Your task: Find the string "empresa" in the records. Copy every line it appears in.

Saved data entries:
+++

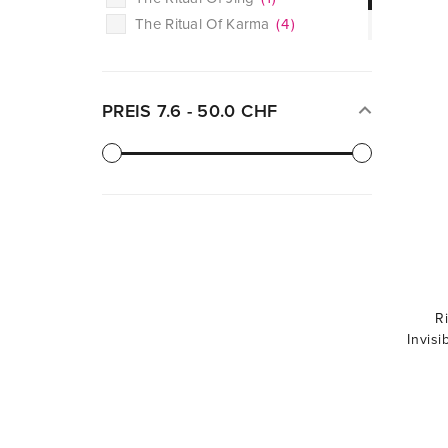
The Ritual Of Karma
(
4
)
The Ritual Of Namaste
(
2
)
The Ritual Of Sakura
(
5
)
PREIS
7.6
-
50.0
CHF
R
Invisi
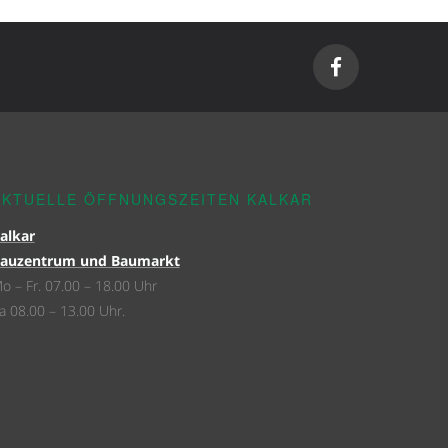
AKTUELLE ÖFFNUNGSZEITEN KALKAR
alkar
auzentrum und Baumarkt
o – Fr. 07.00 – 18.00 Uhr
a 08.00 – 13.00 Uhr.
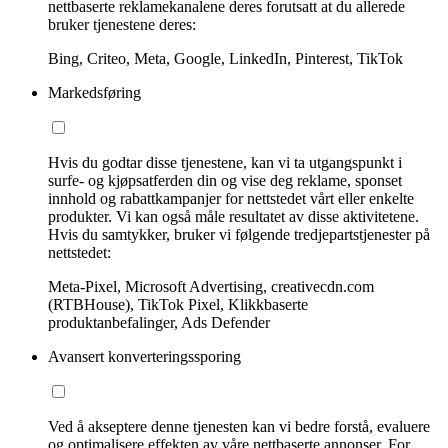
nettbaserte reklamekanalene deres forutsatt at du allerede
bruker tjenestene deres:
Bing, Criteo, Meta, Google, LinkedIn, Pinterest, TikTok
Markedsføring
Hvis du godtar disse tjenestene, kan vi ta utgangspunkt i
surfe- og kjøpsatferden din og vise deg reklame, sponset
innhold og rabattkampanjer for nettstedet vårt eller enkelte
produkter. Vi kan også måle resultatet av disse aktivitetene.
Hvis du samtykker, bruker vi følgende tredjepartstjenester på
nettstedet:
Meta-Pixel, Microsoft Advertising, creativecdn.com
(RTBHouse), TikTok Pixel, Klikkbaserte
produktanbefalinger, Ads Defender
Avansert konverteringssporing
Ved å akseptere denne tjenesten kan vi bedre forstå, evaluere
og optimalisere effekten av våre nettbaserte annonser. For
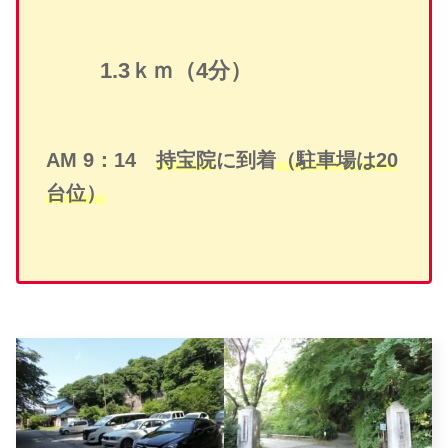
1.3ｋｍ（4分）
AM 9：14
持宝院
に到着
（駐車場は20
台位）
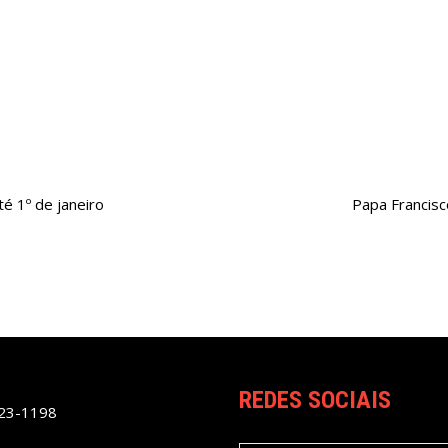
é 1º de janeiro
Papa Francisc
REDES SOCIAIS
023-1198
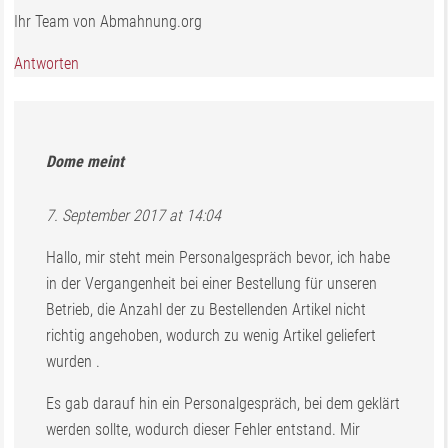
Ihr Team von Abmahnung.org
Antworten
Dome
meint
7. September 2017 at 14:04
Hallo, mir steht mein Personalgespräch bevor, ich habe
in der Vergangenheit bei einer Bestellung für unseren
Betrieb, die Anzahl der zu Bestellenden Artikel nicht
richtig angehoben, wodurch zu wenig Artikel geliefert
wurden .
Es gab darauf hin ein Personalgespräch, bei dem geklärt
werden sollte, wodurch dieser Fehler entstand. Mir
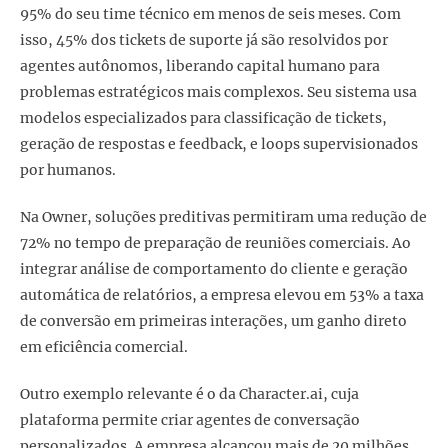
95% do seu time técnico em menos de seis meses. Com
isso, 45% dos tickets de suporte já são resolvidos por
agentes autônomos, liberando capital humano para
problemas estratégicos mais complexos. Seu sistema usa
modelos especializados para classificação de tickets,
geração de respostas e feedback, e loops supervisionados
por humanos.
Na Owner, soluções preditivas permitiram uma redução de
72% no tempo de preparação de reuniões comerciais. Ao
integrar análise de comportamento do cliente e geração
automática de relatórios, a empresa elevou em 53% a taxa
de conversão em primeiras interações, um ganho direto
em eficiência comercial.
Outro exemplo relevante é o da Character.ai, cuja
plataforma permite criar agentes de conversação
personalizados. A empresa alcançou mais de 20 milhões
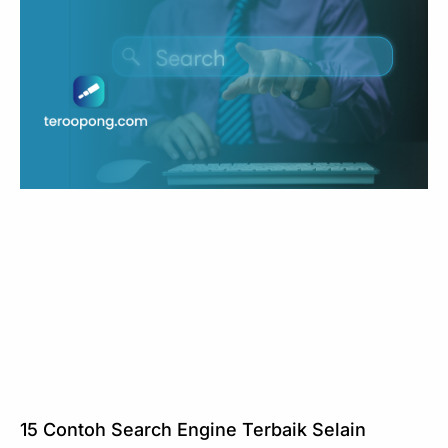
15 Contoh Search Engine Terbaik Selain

+++

Solution:
automática de relatórios, a empresa elevou em 53% a taxa
personalizados. A empresa alcançou mais de 20 milhões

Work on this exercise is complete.